Bloomington City Council discusses freeing up public walkways Wednesday night

Members of Bloomington City Council discussed Bloomington’s 2020 census and Peerless Development’s petition to release its apartment complex from the public right-of-way on Wednesday evening. Council also discussed a similar motion to release two segments of the lane right-of-way for Phase 1 East (Hopewell) development.

In council member Steve Volan’s report, he discussed the census numbers for Bloomington, saying the 2020 numbers are “significantly lower than expected.”

“In fact, this was the first census in the city’s 200-year history, in which Bloomington is believed to have gone from just over 80,000 to just over 79,000 people,” Volan said. .

He said a lower number was bad for everyone — Monroe County, Bloomington and IU — because it meant $1,800 to $2,000 less in federal money per person for local services provided by the city.

Volan showed census figures miscounting the number of IU students after many walked away early in the COVID-19 pandemic. The data showed that more than two-thirds of students who usually live in Teter Quad were not counted in the census. He spoke of similar results in McNutt, Briscoe and Foster Quad.

In his closing remarks, he suggested that the US Census Bureau accept residential numbers from February 2020 and adjust the numbers accordingly.

Following the council’s reports, the Bloomington Human Rights Commission presented the 2022 Human Rights Commission Award to Sandy Keller, Founder and Executive Director of My Sister’s Closet.

My Sister’s Closet is a non-profit organization that provides second-hand clothing and support services to women experiencing poverty.

In her acceptance speech, Keller said she lives in a community that allows her to thrive and do something she feels makes a difference for others.

“I’m honored to receive this and I work with the best people in the world,” Keller said.

Eric Greulich, the city’s senior zoning planner, presented the petition to Peerless Development, a real estate development company seeking to clear a 12-foot segment of alleyway that divides 400 W. 7th St.

He said Peerless, the petitioner, is considering redeveloping the site with a new five-storey multi-family apartment complex. The driveway in question, Greulich said, contains part of the chimney that has been repeatedly discussed at recent city council meetings.

He said the planning commission approved the petition with three conditions before receiving a grading permit: parking for bicycles, lampposts and trees and checking vacation driveways.

In the council’s comments, there were several questions related to the timing and merits of keeping the lane. In response to Councilor Sue Sgambelluri, City Council Beth Cate said a delay in discussing this request after recess would cause a significant delay in many areas, such as the reopening of Line B , a popular line. path that joins the railway.

Council member Dave Rollo asked if affordable housing was discussed when the plan for the property was created. Scott Robinson, the city’s director of planning and transportation, said the law prohibits the planning committee from requiring affordable housing, but the petitioner is working to include sustainability in the designs.
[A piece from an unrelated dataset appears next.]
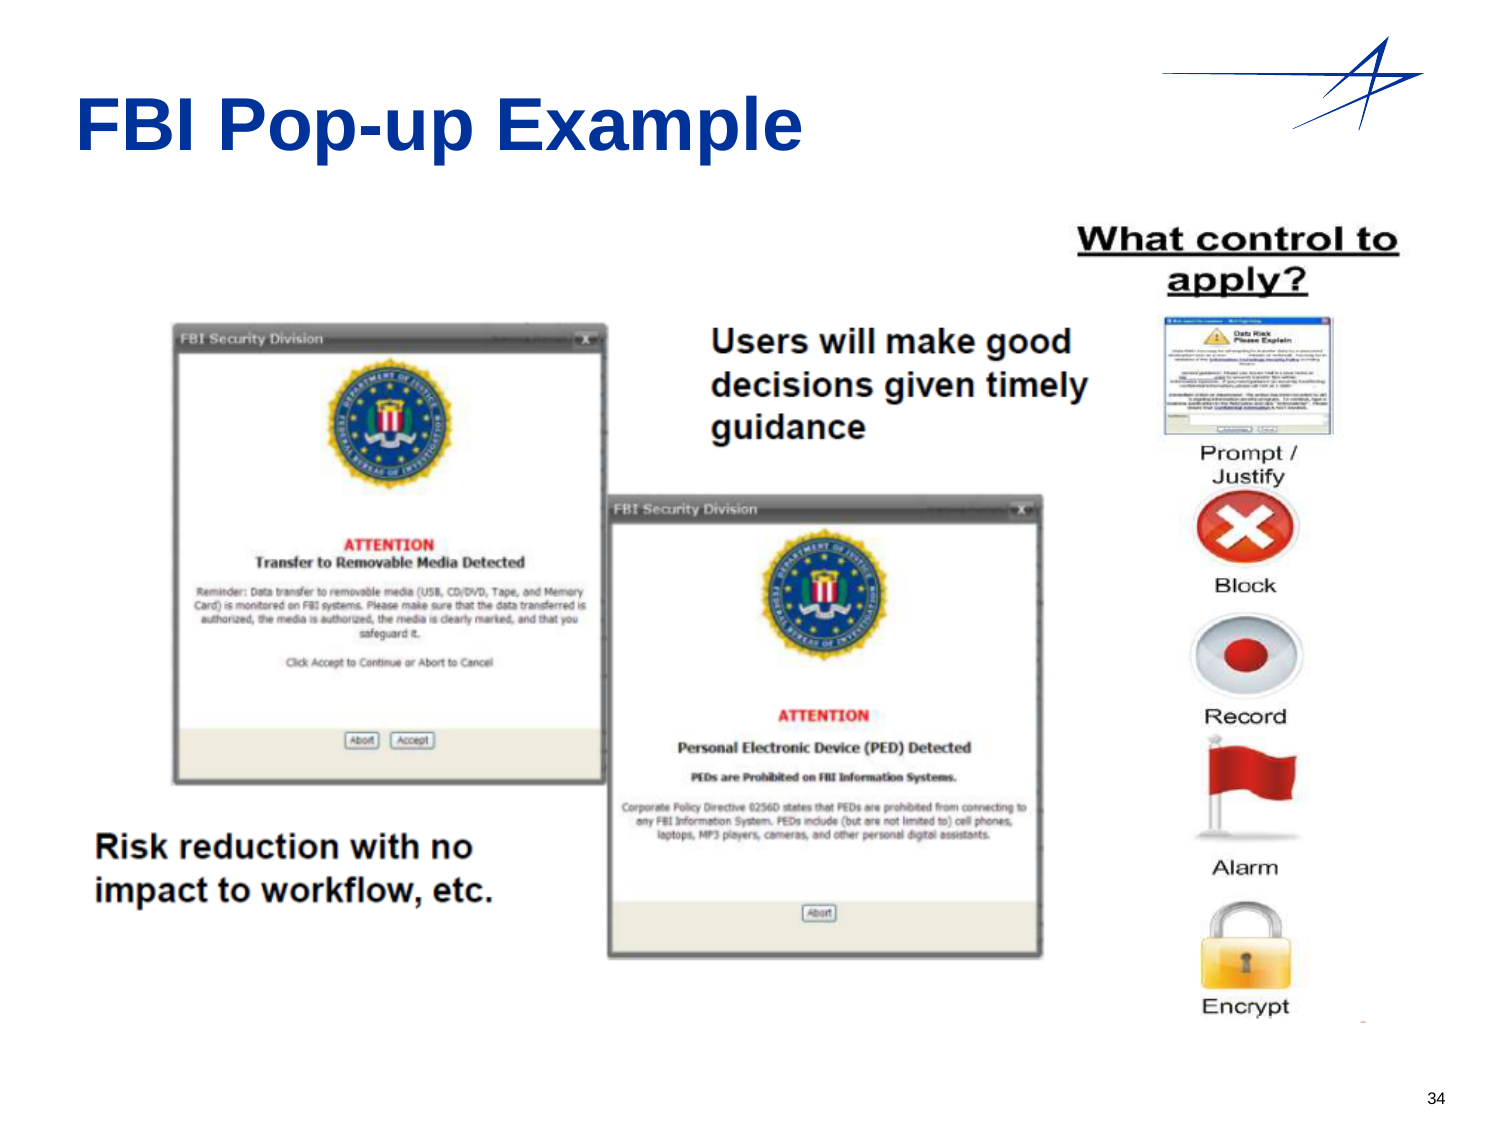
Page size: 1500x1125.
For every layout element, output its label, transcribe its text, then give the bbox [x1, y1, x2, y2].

picture [70, 207, 1410, 1023]
title FBI Pop-up Example [75, 74, 1276, 163]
Towards the end of the meeting, many council members, including council members Jim Sims and Ron Smith, said they would rather walk out of the aisle and not include incentives such as commissioned public artwork. honoring the Johnson Creamery and the Chimney.
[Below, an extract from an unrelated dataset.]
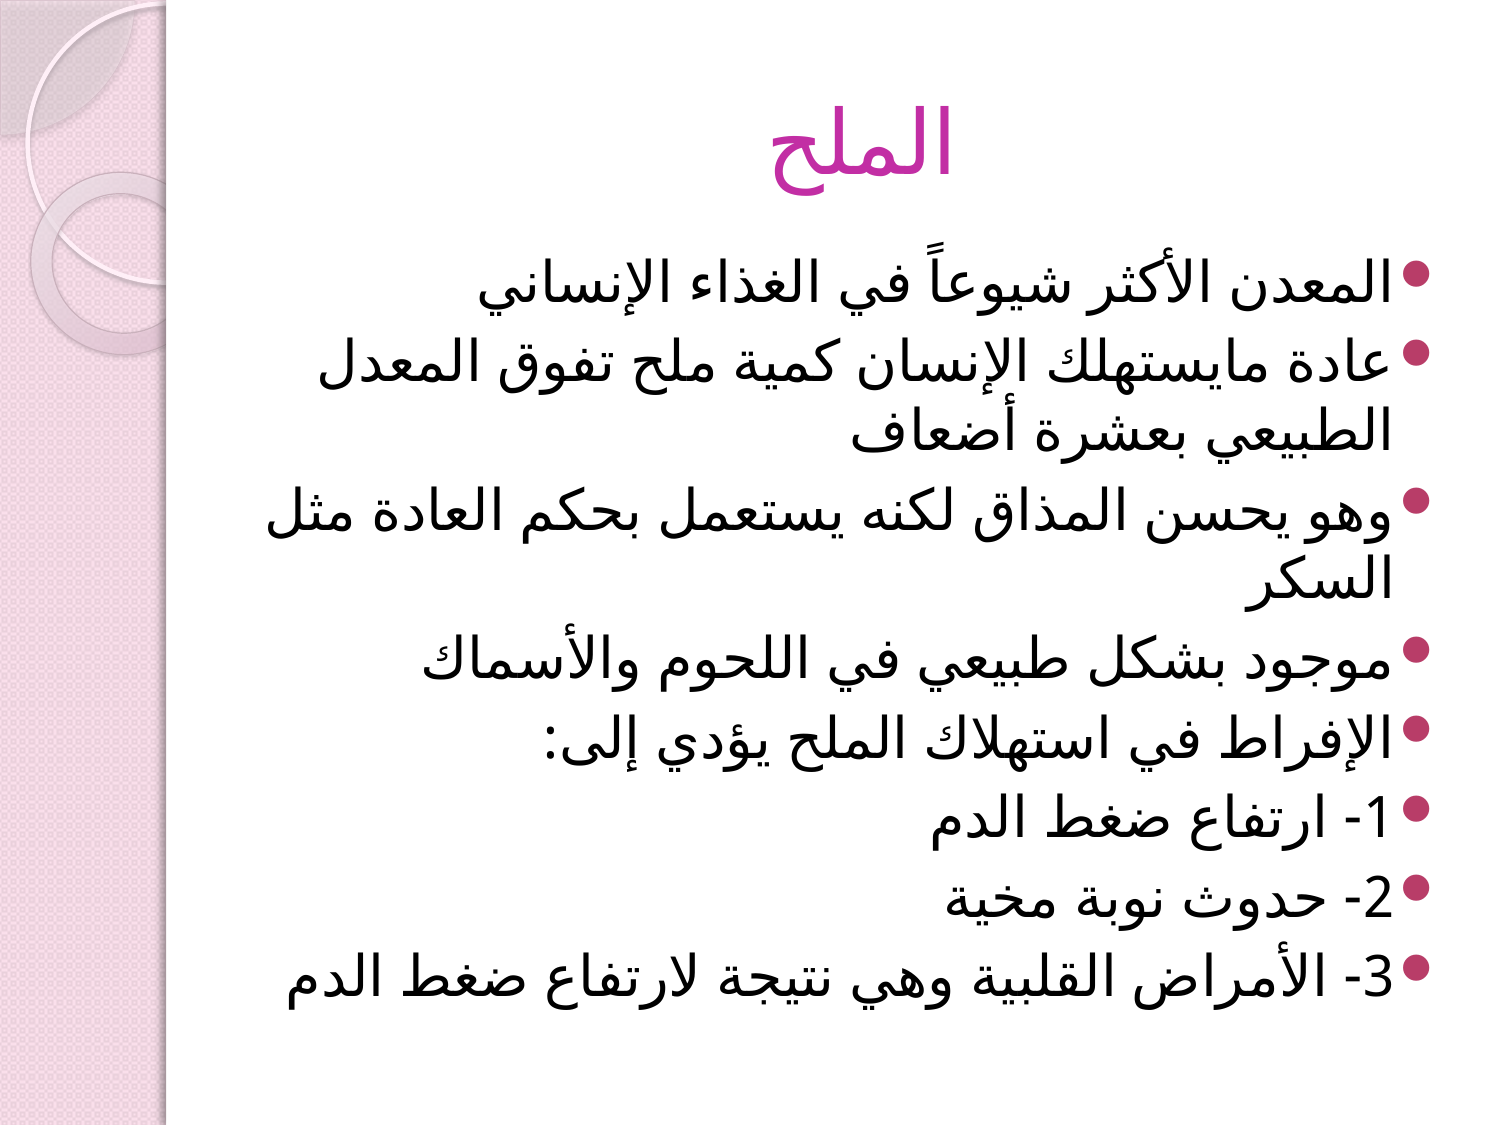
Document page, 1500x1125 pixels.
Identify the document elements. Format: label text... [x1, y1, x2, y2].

list المعدن الأكثر شيوعاً في الغذاء الإنساني عادة مايستهلك الإنسان كمية ملح تفوق المعدل الطبيعي بعشرة أضعاف وهو يحسن المذاق لكنه يستعمل بحكم العادة مثل السكر موجود بشكل طبيعي في اللحوم والأسماك الإفراط في استهلاك الملح يؤدي إلى: 1- ارتفاع ضغط الدم 2- حدوث نوبة مخية 3- الأمراض القلبية وهي نتيجة لارتفاع ضغط الدم [235, 237, 1466, 1025]
title الملح [235, 45, 1466, 233]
Affordability was a big concern among board members.

City Council voted unanimously to postpone the discussion to June 15 to give the petitioner more time to discuss with the title company.

Andrew Cibor, a city engineer, presented the Phase 1 East (Hopewell) development. This is the initial phase of a site redevelopment plan for IU Health Bloomington Hospital. In his presentation, he said the Redevelopment Commission has options if the council chooses to fail the legislation, however, they lead to fewer public benefits and an overall postponement of the issue.

Cibor said he recognized council’s concerns about creating another monolithic structure, but the current proposal would add new driveways intended for vehicle use only as well as pedestrian connections.

He said council members and the commission both value affordable housing, sustainability and good design.

Robinson said a conservative deadline for the project would be early 2023 and an optimistic estimate, the end of the year.

There was no public comment following this order and the council passed the resolution with all nine votes.